— Она приходила давно, когда в деревне болтали, что она приносит несчастье. А потом потеряла рассудок и так и не нашла его.
Как и он — призвание, подумал Адамберг, спрашивая себя, смог бы он в одно прекрасное утро, увидев ветки, укутанные снегом, и женщину на велосипеде, раз и навсегда уйти из Конторы.
— Она больше к вам не приходит?
— Ну почему же, приходит, — проговорил священник, снова подстерегая муху, которая перебиралась с буквы на букву на клавиатуре. — Кстати, я кое-что вспомнил. Это произошло месяцев шесть-семь назад. Паскалина была известная кошатница. Одного из ее любимцев зарезали и бросили в луже крови у нее под дверью.
— Кто это сделал?
— Так и не выяснили. Мальчишки какие-нибудь наверняка, такое во всех деревнях случается. Я совсем забыл об этом происшествии, но Паскалина очень переживала. Она не только расстроилась, но и испугалась.
— Чего?
— Что ее заподозрят в гомосексуализме. Я ж вам говорил, она на этом помешалась.
— Не вижу связи, — вступил Вейренк.
— Ну как же, — с легким раздражением сказал кюре. — У кота ведь отрезали гениталии.
— Больно жестоко для детских забав. — Данглар поморщился.
— У Элизабет тоже были кошки?
— Один кот. Но с ним все в порядке, ничего такого не было.
Трое мужчин в гробовом молчании ехали по направлению к Аронкуру. Адамберг тащился как черепаха, словно хотел, чтобы машина следовала неторопливому течению его мыслей.
— Ну и что вы о нем скажете, капитан? — спросил он.
— Немного нервный, в меру чудной, но это объяснимо, раз он собирается сделать решительный скачок в сторону. Мы не зря к нему съездили.
— Вы, конечно, имеете в виду книгу. Это что, перечень мощей?
— Нет, это самый значительный трактат «О святых мощах и их применении». Экземпляр священника отлично сохранился. Я бы себе такой не купил даже на четырехгодичную зарплату.

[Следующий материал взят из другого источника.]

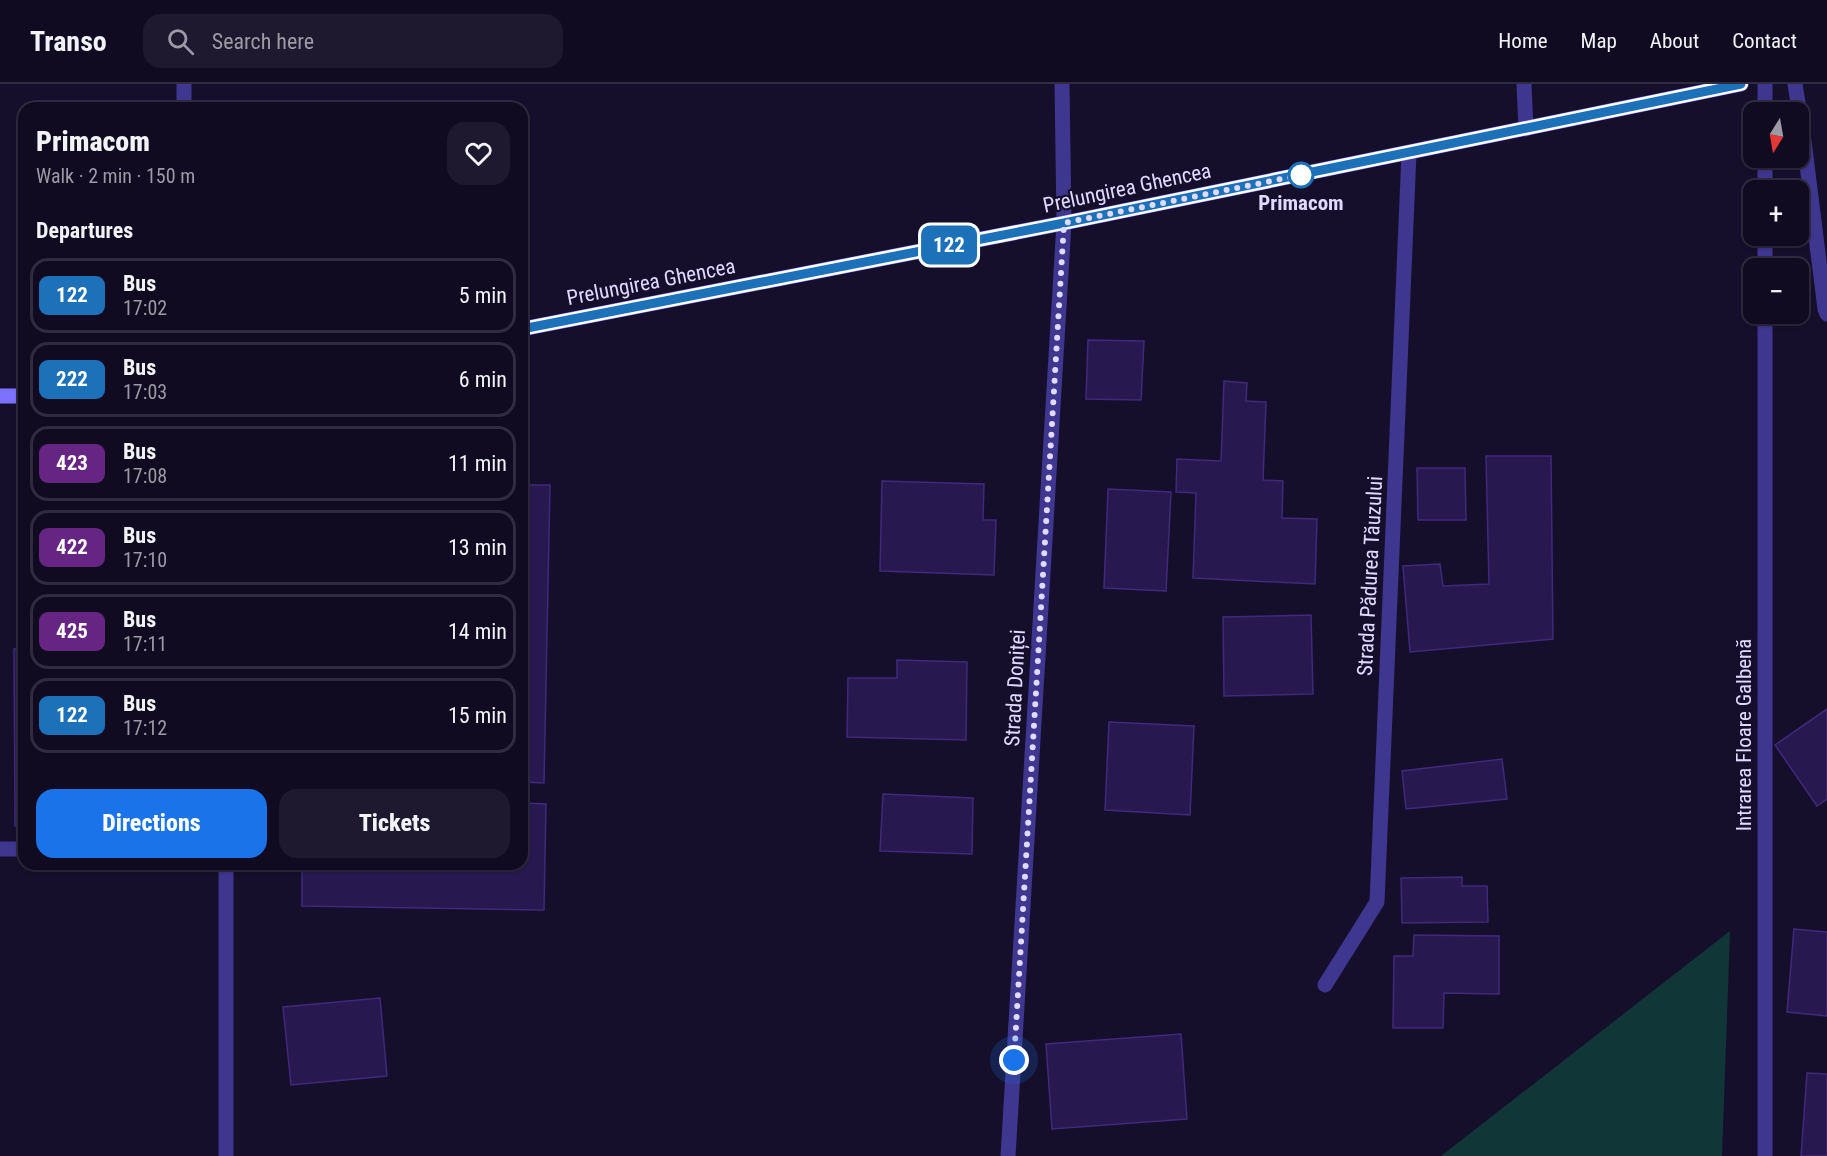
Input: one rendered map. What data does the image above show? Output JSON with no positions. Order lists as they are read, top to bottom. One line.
{"streets":{"main road":["Prelungirea Ghencea"],"street":["Strada Pădurea Tăuzului","Strada Doniței","Intrarea Floare Galbenă"]},"crossings":[["Prelungirea Ghencea","Strada Pădurea Tăuzului"],["Prelungirea Ghencea","Strada Doniței"]],"places":["Primacom"],"lines":["bus line 122"],"north":"bottom","page":{"header":"Transo","search":"Search here","nav":["Home","Map","About","Contact"],"on_map":"122","map_buttons":["+","−"],"heading":[["Primacom","Walk · 2 min · 150 m"],"Departures"],"list":[{"mark":"122","name":"Bus","note":"17:02","value":"5 min"},{"mark":"222","name":"Bus","note":"17:03","value":"6 min"},{"mark":"423","name":"Bus","note":"17:08","value":"11 min"},{"mark":"422","name":"Bus","note":"17:10","value":"13 min"},{"mark":"425","name":"Bus","note":"17:11","value":"14 min"},{"mark":"122","name":"Bus","note":"17:12","value":"15 min"}],"buttons":["Directions","Tickets"]}}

— А что, мощи как-то применяли?
— В хвост и в гриву. От слабости кишечника, болей в ухе, лихорадки, геморроя, вялости и прострации.
— Надо бы подарить их доктору Ромену, — улыбнулся Адамберг. — А почему это издание такое ценное?
— Я уже объяснил Вейренку. Потому что в нем содержится один из самых известных рецептов, который в течение многих веков запрещался Церковью. В доме священника, кстати, этот труд выглядит довольно неуместно. И как ни странно, он его открыл именно на этой странице. Своего рода вызов.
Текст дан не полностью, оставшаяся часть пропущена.